ZORRO'S FIGHTING LEGION (1939)

 

PHENOMENALITY: *uncanny*
MYTHICITY: *fair*
FRYEAN MYTHOS: *adventure*
CAMPBELLIAN FUNCTIONS: *sociological*

ZORRO'S FIGHTING LEGION is one of several serials on which John English and William Witney shared co-director credit.  It's a good solid adventure-romp with a colorful villain: Don Del Oro, seen above facing off against the titular hero.  It never quite scales the heights of great serial-adventure which the duo attained with ADVENTURES OF CAPTAIN MARVEL and THE DRUMS OF FU MANCHU, however.

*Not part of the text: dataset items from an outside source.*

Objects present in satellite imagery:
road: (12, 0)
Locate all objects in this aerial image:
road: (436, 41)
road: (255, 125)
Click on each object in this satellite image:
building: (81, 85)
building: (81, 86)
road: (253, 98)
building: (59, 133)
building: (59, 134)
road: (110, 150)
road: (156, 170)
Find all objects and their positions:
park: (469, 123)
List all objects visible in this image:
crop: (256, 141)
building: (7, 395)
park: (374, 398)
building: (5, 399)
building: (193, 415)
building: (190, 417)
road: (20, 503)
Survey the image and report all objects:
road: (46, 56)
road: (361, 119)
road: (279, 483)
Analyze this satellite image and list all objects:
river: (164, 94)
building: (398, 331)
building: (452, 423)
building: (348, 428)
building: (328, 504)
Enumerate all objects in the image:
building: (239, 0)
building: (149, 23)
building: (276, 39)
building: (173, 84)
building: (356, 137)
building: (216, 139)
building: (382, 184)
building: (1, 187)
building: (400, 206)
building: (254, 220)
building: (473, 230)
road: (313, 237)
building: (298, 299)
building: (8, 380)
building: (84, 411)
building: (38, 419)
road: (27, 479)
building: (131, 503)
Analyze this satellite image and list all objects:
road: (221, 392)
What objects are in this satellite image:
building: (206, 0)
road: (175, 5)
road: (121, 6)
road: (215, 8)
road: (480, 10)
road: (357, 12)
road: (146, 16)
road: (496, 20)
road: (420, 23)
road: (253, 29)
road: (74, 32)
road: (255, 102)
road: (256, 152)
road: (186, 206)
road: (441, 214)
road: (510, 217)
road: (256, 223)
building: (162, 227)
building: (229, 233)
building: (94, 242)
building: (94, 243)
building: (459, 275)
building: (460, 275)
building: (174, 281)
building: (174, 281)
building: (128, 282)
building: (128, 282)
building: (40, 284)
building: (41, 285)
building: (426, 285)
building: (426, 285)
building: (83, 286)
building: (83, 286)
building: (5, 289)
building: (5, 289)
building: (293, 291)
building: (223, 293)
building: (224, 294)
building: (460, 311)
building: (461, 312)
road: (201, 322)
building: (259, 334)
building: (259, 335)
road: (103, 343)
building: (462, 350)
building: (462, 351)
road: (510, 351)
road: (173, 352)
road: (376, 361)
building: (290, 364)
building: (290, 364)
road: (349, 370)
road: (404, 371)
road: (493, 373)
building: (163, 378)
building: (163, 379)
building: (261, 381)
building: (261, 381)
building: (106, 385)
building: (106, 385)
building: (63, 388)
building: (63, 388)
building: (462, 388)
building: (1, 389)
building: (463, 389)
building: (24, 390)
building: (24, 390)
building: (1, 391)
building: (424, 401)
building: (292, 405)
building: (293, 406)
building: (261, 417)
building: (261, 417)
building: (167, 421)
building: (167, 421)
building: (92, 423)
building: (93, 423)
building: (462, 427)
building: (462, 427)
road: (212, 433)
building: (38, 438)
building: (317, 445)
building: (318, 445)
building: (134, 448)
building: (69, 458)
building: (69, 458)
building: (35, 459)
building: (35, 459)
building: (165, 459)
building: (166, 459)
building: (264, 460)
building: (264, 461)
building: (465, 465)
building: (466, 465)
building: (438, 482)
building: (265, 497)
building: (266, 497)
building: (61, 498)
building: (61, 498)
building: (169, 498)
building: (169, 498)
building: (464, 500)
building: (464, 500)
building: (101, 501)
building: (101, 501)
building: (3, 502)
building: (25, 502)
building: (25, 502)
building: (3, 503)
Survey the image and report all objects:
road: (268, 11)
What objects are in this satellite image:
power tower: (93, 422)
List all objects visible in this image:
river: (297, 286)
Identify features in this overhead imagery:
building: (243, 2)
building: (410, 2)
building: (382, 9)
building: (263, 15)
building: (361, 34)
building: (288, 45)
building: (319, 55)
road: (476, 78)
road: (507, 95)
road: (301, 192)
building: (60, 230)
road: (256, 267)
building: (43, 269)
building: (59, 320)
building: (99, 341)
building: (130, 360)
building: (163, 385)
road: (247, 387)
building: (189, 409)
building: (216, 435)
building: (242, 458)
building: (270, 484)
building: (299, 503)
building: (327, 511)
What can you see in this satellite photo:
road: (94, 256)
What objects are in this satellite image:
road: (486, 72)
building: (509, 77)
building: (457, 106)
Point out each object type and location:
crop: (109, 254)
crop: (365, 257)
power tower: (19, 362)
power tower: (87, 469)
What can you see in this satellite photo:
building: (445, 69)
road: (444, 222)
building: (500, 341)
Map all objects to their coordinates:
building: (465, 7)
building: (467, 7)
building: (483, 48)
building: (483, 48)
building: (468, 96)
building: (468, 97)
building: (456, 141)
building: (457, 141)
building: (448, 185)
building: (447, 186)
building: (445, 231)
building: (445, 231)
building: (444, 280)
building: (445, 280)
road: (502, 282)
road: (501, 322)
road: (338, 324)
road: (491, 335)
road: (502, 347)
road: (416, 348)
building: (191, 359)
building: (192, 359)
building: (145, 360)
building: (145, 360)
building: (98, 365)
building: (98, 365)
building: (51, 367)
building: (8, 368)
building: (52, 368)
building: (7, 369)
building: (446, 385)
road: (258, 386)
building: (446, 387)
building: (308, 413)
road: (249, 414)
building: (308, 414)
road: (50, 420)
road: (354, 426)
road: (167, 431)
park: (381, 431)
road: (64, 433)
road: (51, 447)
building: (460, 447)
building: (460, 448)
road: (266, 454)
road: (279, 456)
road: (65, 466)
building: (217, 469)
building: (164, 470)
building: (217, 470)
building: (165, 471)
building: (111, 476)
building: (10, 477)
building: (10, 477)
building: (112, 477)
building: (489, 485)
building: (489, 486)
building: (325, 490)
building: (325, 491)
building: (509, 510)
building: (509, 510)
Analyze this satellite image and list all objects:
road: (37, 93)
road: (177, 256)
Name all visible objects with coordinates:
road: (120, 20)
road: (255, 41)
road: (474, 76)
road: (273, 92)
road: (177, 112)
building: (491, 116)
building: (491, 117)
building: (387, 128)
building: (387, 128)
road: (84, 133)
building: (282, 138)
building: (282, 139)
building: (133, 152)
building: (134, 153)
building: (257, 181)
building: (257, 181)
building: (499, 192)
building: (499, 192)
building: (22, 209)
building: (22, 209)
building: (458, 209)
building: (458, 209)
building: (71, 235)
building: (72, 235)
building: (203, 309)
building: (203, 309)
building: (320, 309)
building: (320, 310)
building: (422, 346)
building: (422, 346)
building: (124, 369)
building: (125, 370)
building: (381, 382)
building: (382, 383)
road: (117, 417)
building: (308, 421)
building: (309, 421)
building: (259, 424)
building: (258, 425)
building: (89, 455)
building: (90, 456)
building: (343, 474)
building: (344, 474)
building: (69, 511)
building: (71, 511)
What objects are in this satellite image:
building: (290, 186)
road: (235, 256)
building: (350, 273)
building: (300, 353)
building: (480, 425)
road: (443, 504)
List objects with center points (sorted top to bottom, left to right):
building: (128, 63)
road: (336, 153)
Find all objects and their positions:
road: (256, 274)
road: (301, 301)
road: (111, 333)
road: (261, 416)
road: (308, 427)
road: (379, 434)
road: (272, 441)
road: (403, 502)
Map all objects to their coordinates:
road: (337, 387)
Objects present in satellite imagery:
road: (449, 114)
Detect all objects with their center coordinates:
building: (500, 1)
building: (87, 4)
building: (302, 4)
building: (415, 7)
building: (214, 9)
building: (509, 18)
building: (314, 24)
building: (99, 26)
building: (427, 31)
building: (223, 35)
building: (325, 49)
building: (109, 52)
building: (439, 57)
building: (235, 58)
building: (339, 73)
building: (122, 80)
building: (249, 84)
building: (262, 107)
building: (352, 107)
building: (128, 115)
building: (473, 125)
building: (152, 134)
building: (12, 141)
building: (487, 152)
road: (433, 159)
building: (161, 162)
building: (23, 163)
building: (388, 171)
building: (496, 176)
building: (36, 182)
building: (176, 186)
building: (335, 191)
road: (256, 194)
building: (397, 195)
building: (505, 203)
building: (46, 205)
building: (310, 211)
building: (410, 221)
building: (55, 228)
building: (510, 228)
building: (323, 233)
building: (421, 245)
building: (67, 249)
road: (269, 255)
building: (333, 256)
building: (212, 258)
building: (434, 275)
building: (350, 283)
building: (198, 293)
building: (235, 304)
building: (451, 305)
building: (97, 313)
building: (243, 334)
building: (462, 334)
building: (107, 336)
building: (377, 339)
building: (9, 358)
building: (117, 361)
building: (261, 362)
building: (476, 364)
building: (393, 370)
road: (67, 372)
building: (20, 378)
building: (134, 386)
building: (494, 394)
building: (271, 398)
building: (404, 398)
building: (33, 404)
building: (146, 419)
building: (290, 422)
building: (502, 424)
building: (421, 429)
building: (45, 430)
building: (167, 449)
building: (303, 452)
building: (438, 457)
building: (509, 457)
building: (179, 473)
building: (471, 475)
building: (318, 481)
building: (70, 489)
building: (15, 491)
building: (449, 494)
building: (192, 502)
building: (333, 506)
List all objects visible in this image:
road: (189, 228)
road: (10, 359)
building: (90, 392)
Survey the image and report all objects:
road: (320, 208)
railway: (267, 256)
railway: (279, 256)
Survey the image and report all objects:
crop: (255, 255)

Like a lot of serials, LEGION has a good setup and a lively finale; it's all the episodes in between which cause the serial to sag in the middle when viewed as a whole.  The best serials are those in which at least some of the "middle" episodes are bracing in their own right, allowing the audience to suspend their knowledge that (a) the hero's not going to die in the middle of the story, and (b) the hero's not likely (if ever) to die at the end either.  Of LEGION'S 12 episodes, only once did I find one of the hero's perils bracing: trapped in a burning room, with snipers outside ready to riddle him if he tries escape through the main door, Zorro manages to use his whip to swing through a high window to safety.

The aforementioned setup is a little more political than in most serials.  In the time of Juarez's Mexico, the fragile country seeks to shore up its reputation for fiscal soundness by shipping gold shipments from the San Mendolito mine to Mexico City.  When Yaqui Indians begin raiding the shipments, Zorro takes a vacation from his home in Old California and investigates.  He and his "legion" (a group of similarly-masked vigilantes) learn that the Indians are being commanded by a mysterious man in golden armor, representing himself as "Don Del Oro," the reborn "gold god" of the Yaquis.  One wonders why a Native American god doesn't have a Native American name, but rather a Spanish one.

Modern viewers, sympathetic to the treatment of Native Americans throughout history, may be tempted to sympathize with the Yaquis' desire to reclaim their ancestral lands from the descendants of Spanish invaders.  Naturally this is an aspect of real-world ethics that LEGION simply can't address.  The most one can project is that in theory the Juarez rule of Mexico, had it lasted, probably would have been better for the Yaquis than the overlordship of Don Del Oro, who is, as the climax unsurprisingly reveals, a white guy.

Reed Hadley makes a fine Zorro, with a number of above-average swordfight-scenes.  An interesting side-note is that female lead Sheila Darcy, though she doesn't get to do much of anything here, would play a version of the famed Dragon Lady in her next serial, TERRY AND THE PIRATES.